Stress: A Health Hazard in the Path to a Long Life

Have you encountered a time in your life more stressful than the present?
Who doesn’t feel stress related to work, finances, or their health?
Or, who doesn’t feel stress related to raising your children or caring for aging parents?

As a physician, I observe my patients being inundated with information from the Internet, text messages, and social media; it’s no wonder our society is seeking all kinds of ways to chill out!

As I was anticipating writing this blog, I found myself in our local supermarket buying a card for my wife. As I turned around, I gazed at the rack of magazines and noticed no less than five different covers with large capital letters spelling out “MINDFULNESS,” suggesting to me that the magazine publishers are also aware of the stress our society suffers every day.

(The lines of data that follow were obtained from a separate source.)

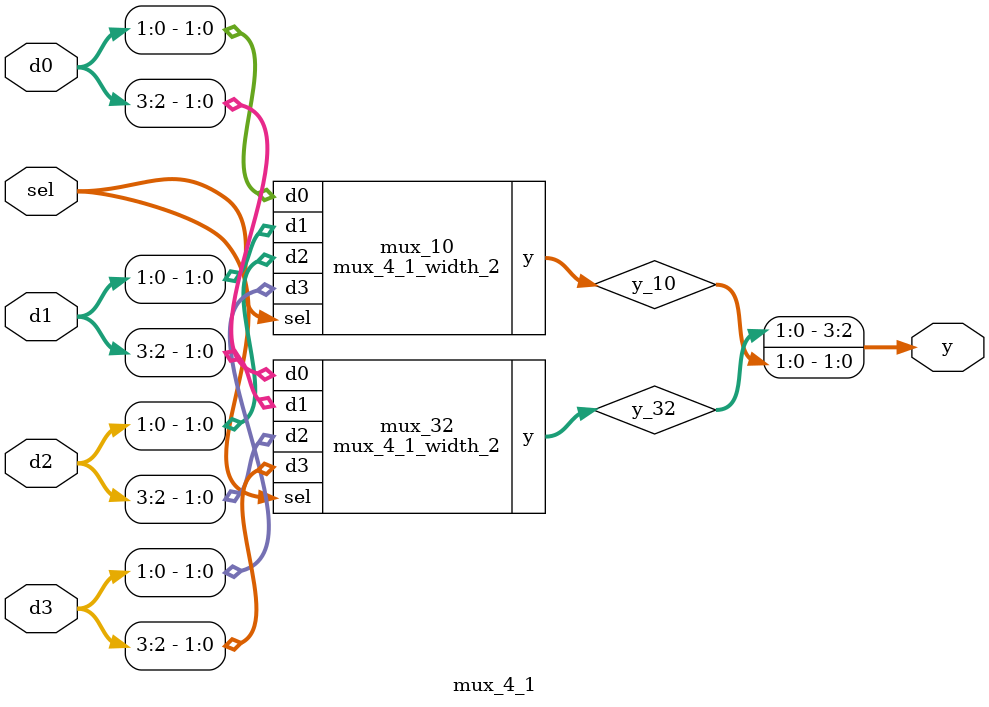
<source format=sv>

module mux_4_1_width_2
(
  // Мультиплексор обрабатывает только 2 битные сигналы
  input  [1:0] d0, d1, d2, d3,
  input  [1:0] sel,
  output [1:0] y
);


// Это решение 1 задания
// только тут оно немного другое 
  assign y = sel [1] ? (sel [0] ? d3 : d2)
                     : (sel [0] ? d1 : d0);

endmodule

//----------------------------------------------------------------------------
// Task
//----------------------------------------------------------------------------

module mux_4_1
(
  // 4 битные сигналы
  input  [3:0] d0, d1, d2, d3,
  input  [1:0] sel,
  output [3:0] y
);

  // Task:
  // Implement mux_4_1 with 4-bit data
  // using two instances of mux_4_1_width_2 with 2-bit data
   

   // Суть задания в том, что у нас есть 4 битные сигналы
   // Но наш мультиплексор обрабатывает только 2 бита

    // Решение состоит в том, что мы разобьём 4 битный сигнал на
    // два 2 битных, каждый из которых обработаем мультиплексором.
    // Затем два 2 битных сигнала соединим в один 4 битный

    // Хранение частей 4 битного сигнала
    wire [1:0] y_10;  
    wire [1:0] y_32; 


    // Обработка двух частоей сигнала
    mux_4_1_width_2 mux_10 (
        .d0(d0[1:0]), 
        .d1(d1[1:0]), 
        .d2(d2[1:0]), 
        .d3(d3[1:0]), 
        .sel(sel),    
        .y(y_10)     
        );

    mux_4_1_width_2 mux_32 (
        .d0(d0[3:2]), 
        .d1(d1[3:2]), 
        .d2(d2[3:2]), 
        .d3(d3[3:2]), 
        .sel(sel),    
        .y(y_32)    
        );

    // конкатенация в один сигнал
    assign y = {y_32, y_10}; // { [3:2], [1:0] }



endmodule

</source>
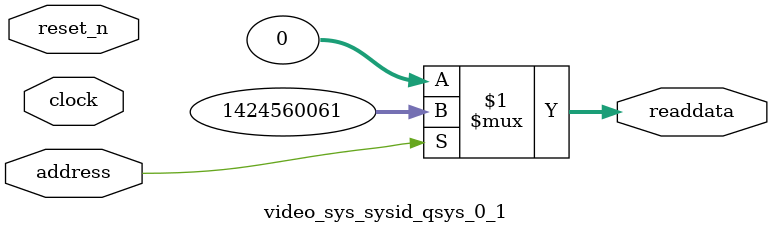
<source format=v>
module video_sys_sysid_qsys_0_1 (
                address,
                clock,
                reset_n,
                readdata
             )
;
  output  [ 31: 0] readdata;
  input            address;
  input            clock;
  input            reset_n;
  wire    [ 31: 0] readdata;
  assign readdata = address ? 1424560061 : 0;
endmodule
</source>
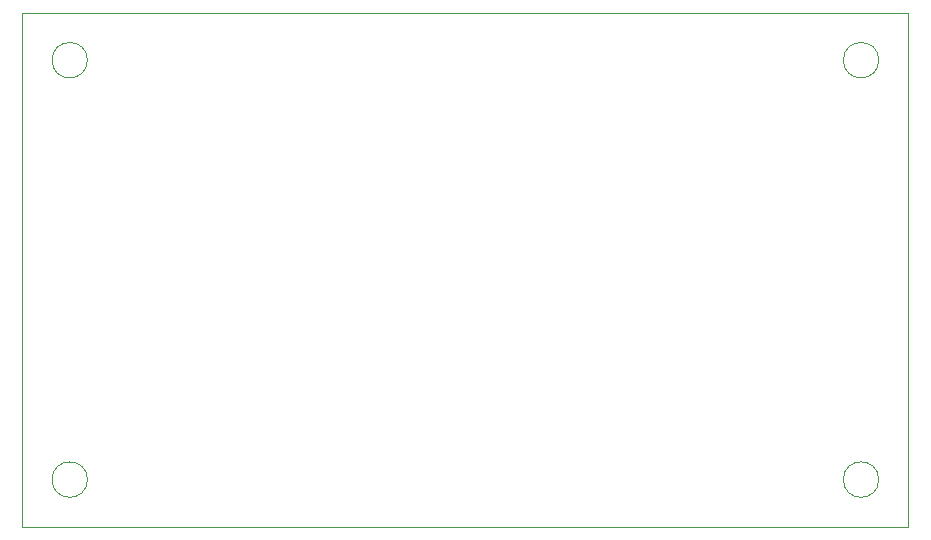
<source format=gm1>
G04 #@! TF.GenerationSoftware,KiCad,Pcbnew,(5.1.4-0-10_14)*
G04 #@! TF.CreationDate,2020-03-05T15:50:17+09:00*
G04 #@! TF.ProjectId,ReadoutBoard_v3_2,52656164-6f75-4744-926f-6172645f7633,rev?*
G04 #@! TF.SameCoordinates,Original*
G04 #@! TF.FileFunction,Profile,NP*
%FSLAX46Y46*%
G04 Gerber Fmt 4.6, Leading zero omitted, Abs format (unit mm)*
G04 Created by KiCad (PCBNEW (5.1.4-0-10_14)) date 2020-03-05 15:50:17*
%MOMM*%
%LPD*%
G04 APERTURE LIST*
%ADD10C,0.050000*%
G04 APERTURE END LIST*
D10*
X103500000Y-120510800D02*
G75*
G03X103500000Y-120510800I-1500000J0D01*
G01*
X170500000Y-120510800D02*
G75*
G03X170500000Y-120510800I-1500000J0D01*
G01*
X170500000Y-85000000D02*
G75*
G03X170500000Y-85000000I-1500000J0D01*
G01*
X103500000Y-85000000D02*
G75*
G03X103500000Y-85000000I-1500000J0D01*
G01*
X98000000Y-124510800D02*
X98000000Y-81000000D01*
X98000000Y-124510800D02*
X173000000Y-124510800D01*
X173000000Y-81000000D02*
X173000000Y-124510800D01*
X98000000Y-81000000D02*
X173000000Y-81000000D01*
M02*

</source>
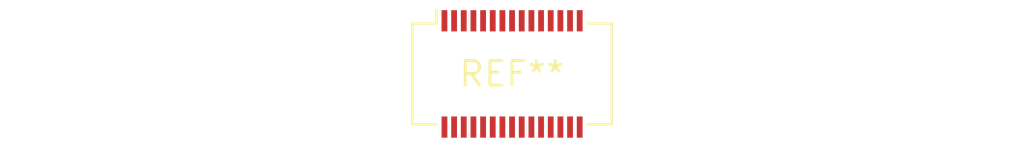
<source format=kicad_pcb>
(kicad_pcb (version 20240108) (generator pcbnew)

  (general
    (thickness 1.6)
  )

  (paper "A4")
  (layers
    (0 "F.Cu" signal)
    (31 "B.Cu" signal)
    (32 "B.Adhes" user "B.Adhesive")
    (33 "F.Adhes" user "F.Adhesive")
    (34 "B.Paste" user)
    (35 "F.Paste" user)
    (36 "B.SilkS" user "B.Silkscreen")
    (37 "F.SilkS" user "F.Silkscreen")
    (38 "B.Mask" user)
    (39 "F.Mask" user)
    (40 "Dwgs.User" user "User.Drawings")
    (41 "Cmts.User" user "User.Comments")
    (42 "Eco1.User" user "User.Eco1")
    (43 "Eco2.User" user "User.Eco2")
    (44 "Edge.Cuts" user)
    (45 "Margin" user)
    (46 "B.CrtYd" user "B.Courtyard")
    (47 "F.CrtYd" user "F.Courtyard")
    (48 "B.Fab" user)
    (49 "F.Fab" user)
    (50 "User.1" user)
    (51 "User.2" user)
    (52 "User.3" user)
    (53 "User.4" user)
    (54 "User.5" user)
    (55 "User.6" user)
    (56 "User.7" user)
    (57 "User.8" user)
    (58 "User.9" user)
  )

  (setup
    (pad_to_mask_clearance 0)
    (pcbplotparams
      (layerselection 0x00010fc_ffffffff)
      (plot_on_all_layers_selection 0x0000000_00000000)
      (disableapertmacros false)
      (usegerberextensions false)
      (usegerberattributes false)
      (usegerberadvancedattributes false)
      (creategerberjobfile false)
      (dashed_line_dash_ratio 12.000000)
      (dashed_line_gap_ratio 3.000000)
      (svgprecision 4)
      (plotframeref false)
      (viasonmask false)
      (mode 1)
      (useauxorigin false)
      (hpglpennumber 1)
      (hpglpenspeed 20)
      (hpglpendiameter 15.000000)
      (dxfpolygonmode false)
      (dxfimperialunits false)
      (dxfusepcbnewfont false)
      (psnegative false)
      (psa4output false)
      (plotreference false)
      (plotvalue false)
      (plotinvisibletext false)
      (sketchpadsonfab false)
      (subtractmaskfromsilk false)
      (outputformat 1)
      (mirror false)
      (drillshape 1)
      (scaleselection 1)
      (outputdirectory "")
    )
  )

  (net 0 "")

  (footprint "Molex_SlimStack_54722-0304_2x15_P0.50mm_Vertical" (layer "F.Cu") (at 0 0))

)

</source>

From the medical/science perspective, there is clear evidence regarding the negative impact of STRESS.

Acute and chronic stress triggers reactions in our bodies that release neurochemicals and hormones, eliciting increases in heart rate and blood pressure – known promoters of vascular disease and heart attacks. In addition, one of those stress hormones, Cortisol, contributes to the inflammatory reaction our body takes to fight intruders. This hormone can lead to the development of cancer, cardiovascular diseases, and neurodegenerative diseases such as Alzheimer’s disease and Parkinson’s disease.

For the most part, though it may sound simplistic, I advise my patients, friends and family to identify the cause of the stress then find ways to avoid it. It might be to speak up to get something off your chest; or more drastic measures may be to change jobs; or if its a financial stress, analyze and adjust your financial situation in a manner as to reduce the stress it provokes.

What are some of the ways that help you de-stress and get calm?

I often say that the opposite of stress is relaxation. One of the key strategies to get into a more relaxed state is through meditation and/or mindfulness. Yoga, physical activity, or other focused activities are also helpful to reduce stress. Whatever the strategies are, in my next blog, I will address the burgeoning arena of mindfulness and discuss other methods and strategies to apply to your daily routines, helping you reduce stress in your life.